Eisen aan instellingen voor het uitvoeren van dierproeven
De voorwaarden waaraan een instelling moet voldoen om dierproeven te mogen uitvoeren:
- in bezit van een instellingsvergunning verleend door de NVWA. Zo'n vergunning is ook nodig voor het mogen fokken en/of afleveren van proefdieren. Instanties krijgen deze vergunning als ze voldoen aan de voorwaarden die daaraan zijn gesteld in de Wet op de dierproeven (Wod).
- in bezit van een projectvergunning verleend door de Centrale Commissie Dierproeven (CCD). De CCD is als enige bevoegd projectvergunningen te verlenen voor het uitvoeren van dierproeven. Voor de CCD wel of geen vergunning verleent, vraagt de commissie altijd eerst advies aan een erkende dierexperimentencommissie (DEC).
- jaarlijks gegevens verstrekken aan de minister van Economische Zaken (EZ) over de uitgevoerde dierproeven. De NVWA analyseert deze gegevens en verwerkt ze in het jaaroverzicht Zo doende.
- personeel waarvan de opleiding voldoet aan de voorwaarden die zijn gesteld in de Wet op de dierproeven (Wod).

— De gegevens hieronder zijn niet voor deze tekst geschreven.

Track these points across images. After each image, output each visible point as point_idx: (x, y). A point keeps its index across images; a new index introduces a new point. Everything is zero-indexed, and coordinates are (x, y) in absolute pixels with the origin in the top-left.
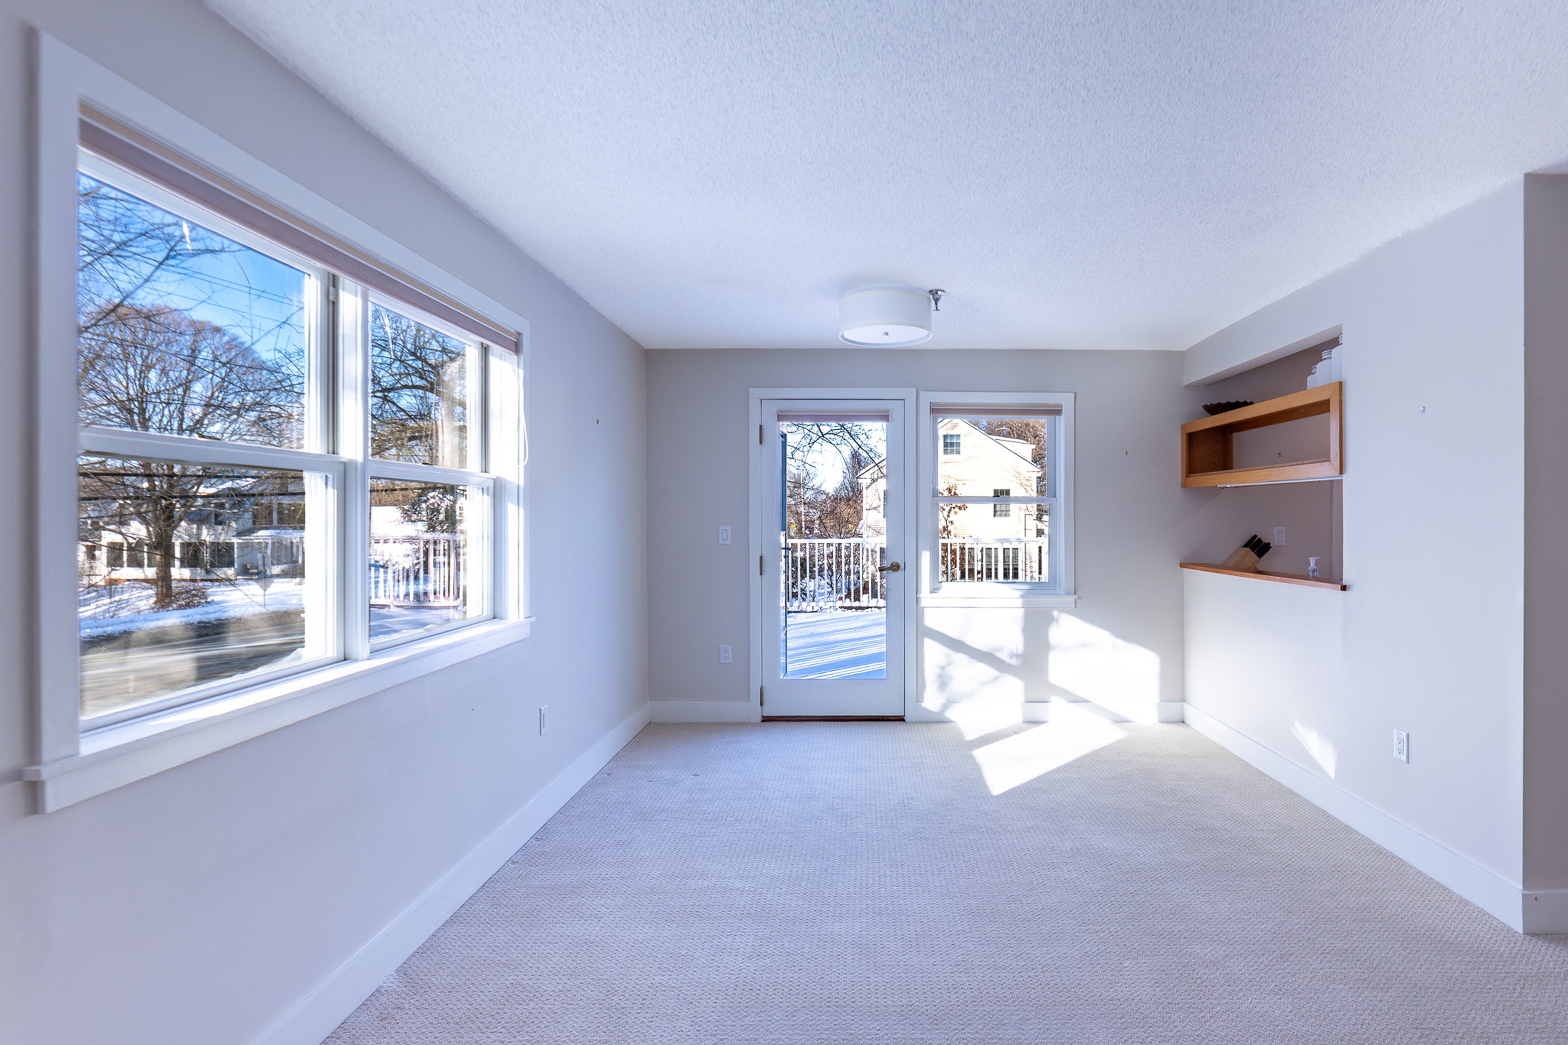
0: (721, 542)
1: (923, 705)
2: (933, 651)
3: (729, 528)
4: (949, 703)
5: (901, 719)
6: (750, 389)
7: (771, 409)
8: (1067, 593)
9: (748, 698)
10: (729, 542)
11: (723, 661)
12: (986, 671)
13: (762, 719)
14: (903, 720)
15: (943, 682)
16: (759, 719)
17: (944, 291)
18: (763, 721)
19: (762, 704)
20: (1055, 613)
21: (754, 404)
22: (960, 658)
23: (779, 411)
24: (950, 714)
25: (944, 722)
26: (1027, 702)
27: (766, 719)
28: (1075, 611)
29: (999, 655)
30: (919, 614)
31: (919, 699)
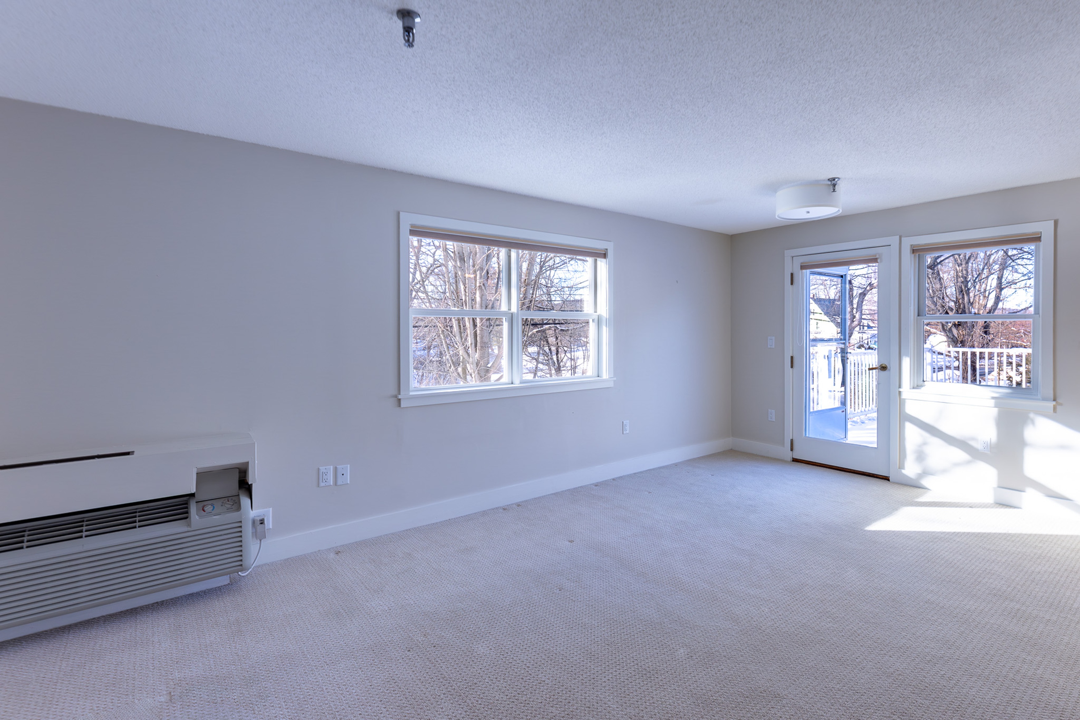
0: (769, 347)
1: (903, 471)
2: (911, 431)
3: (774, 338)
4: (925, 473)
5: (886, 479)
6: (786, 251)
7: (798, 262)
8: (1044, 399)
9: (783, 444)
10: (773, 347)
11: (769, 419)
12: (960, 455)
13: (792, 460)
14: (889, 480)
15: (920, 457)
16: (790, 459)
17: (839, 178)
18: (793, 461)
19: (792, 450)
20: (1032, 415)
21: (788, 260)
22: (935, 442)
23: (802, 263)
24: (925, 482)
25: (920, 488)
26: (1000, 487)
27: (795, 460)
28: (1055, 415)
29: (972, 443)
30: (902, 403)
31: (902, 466)
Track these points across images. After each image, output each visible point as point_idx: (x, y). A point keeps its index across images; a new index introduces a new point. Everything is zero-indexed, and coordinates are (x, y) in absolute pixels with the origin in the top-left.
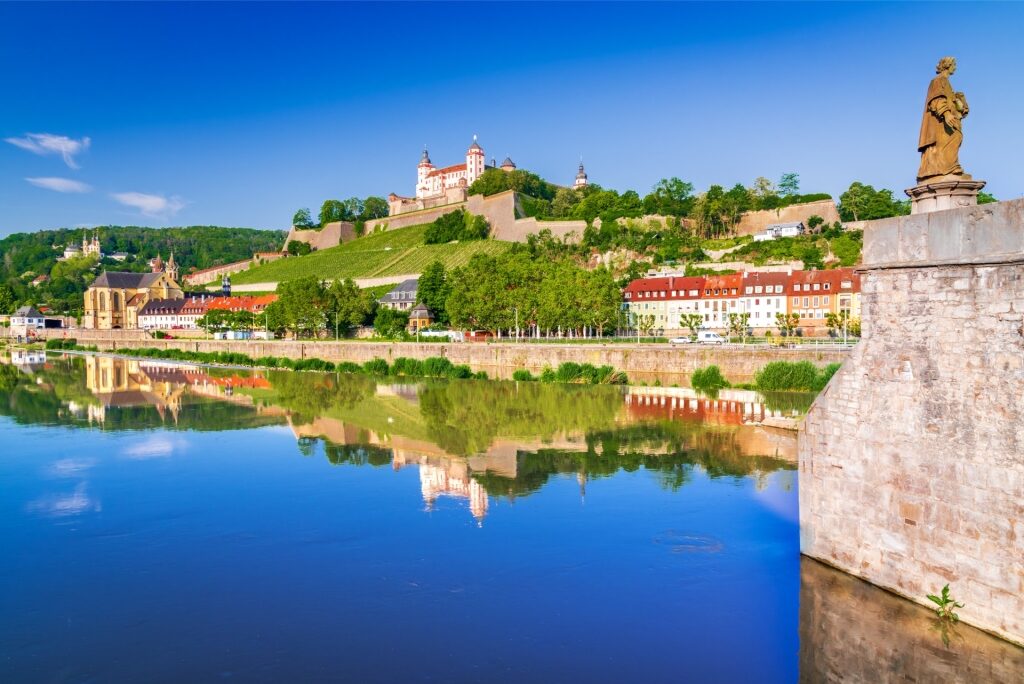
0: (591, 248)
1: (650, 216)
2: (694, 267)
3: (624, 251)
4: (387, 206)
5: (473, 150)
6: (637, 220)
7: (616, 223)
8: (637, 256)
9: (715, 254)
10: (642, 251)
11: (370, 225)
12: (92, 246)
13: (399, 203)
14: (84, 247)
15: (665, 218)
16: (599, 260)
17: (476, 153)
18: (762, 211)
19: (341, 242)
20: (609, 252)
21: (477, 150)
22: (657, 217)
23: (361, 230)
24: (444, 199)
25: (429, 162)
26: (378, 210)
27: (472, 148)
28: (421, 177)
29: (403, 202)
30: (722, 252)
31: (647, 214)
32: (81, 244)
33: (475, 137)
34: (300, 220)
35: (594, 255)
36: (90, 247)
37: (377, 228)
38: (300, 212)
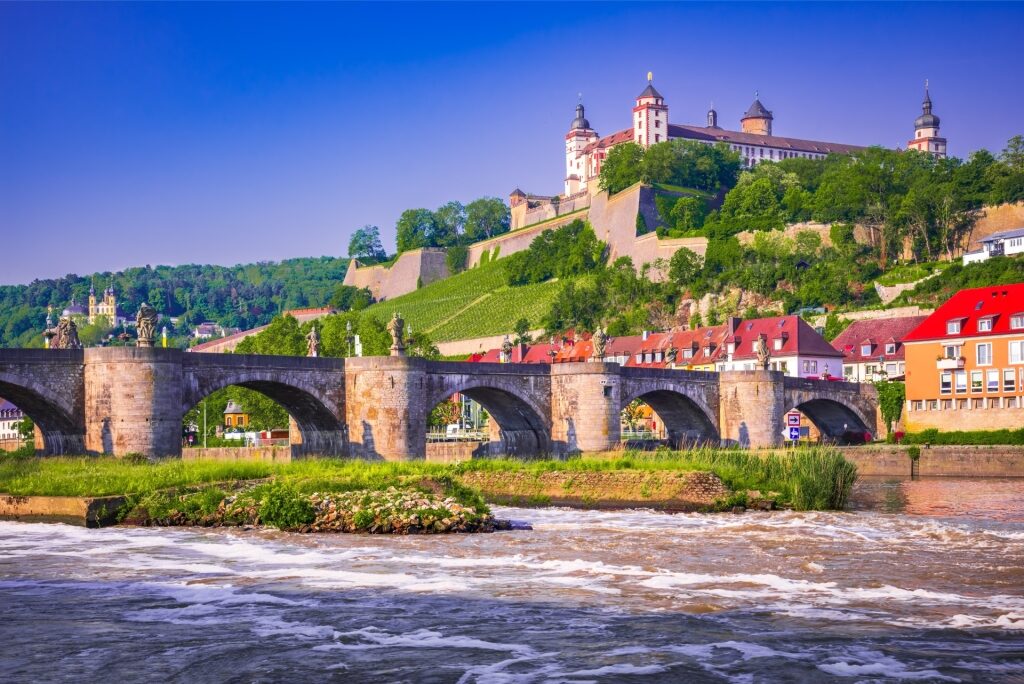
0: (682, 289)
1: (799, 225)
2: (841, 318)
3: (735, 292)
4: (507, 214)
5: (644, 101)
6: (775, 233)
7: (737, 241)
8: (759, 302)
9: (887, 293)
10: (768, 289)
11: (476, 251)
12: (103, 307)
13: (523, 207)
14: (91, 307)
15: (829, 226)
16: (692, 309)
17: (649, 107)
18: (1006, 204)
19: (420, 284)
20: (708, 296)
21: (652, 101)
22: (813, 226)
23: (461, 262)
24: (585, 197)
25: (586, 125)
26: (494, 222)
27: (644, 96)
28: (571, 156)
29: (531, 206)
30: (900, 288)
31: (794, 221)
32: (86, 302)
33: (650, 76)
34: (361, 248)
35: (684, 302)
36: (100, 307)
37: (485, 255)
38: (361, 234)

Als dit niet het geval is, dan kan een instelling via een formulier een ontheffing of gelijkstelling aanvragen.
Wat de NVWA controleert op basis van de Wet op de dierproeven
- Heeft de instelling een instellingsvergunning.
- Voert de instelling dierproeven uit volgens de projectvergunning.
- Heeft de instelling een instantie voor dierenwelzijn (IvD), en vervulde deze haar taken zoals beschreven in de Wod.
- Voldoet de huisvesting van de dieren aan de wettelijke eisen.
- Zijn er schuilmogelijkheden, nestmateriaal, bedding en speeltjes in de kooien aanwezig.
- Worden de dieren zorgvuldig behandeld, en ondervinden de dieren bij de verzorging zo min mogelijk ongerief.
- Hebben de onderzoekers en dierverzorgers de juiste opleidingen.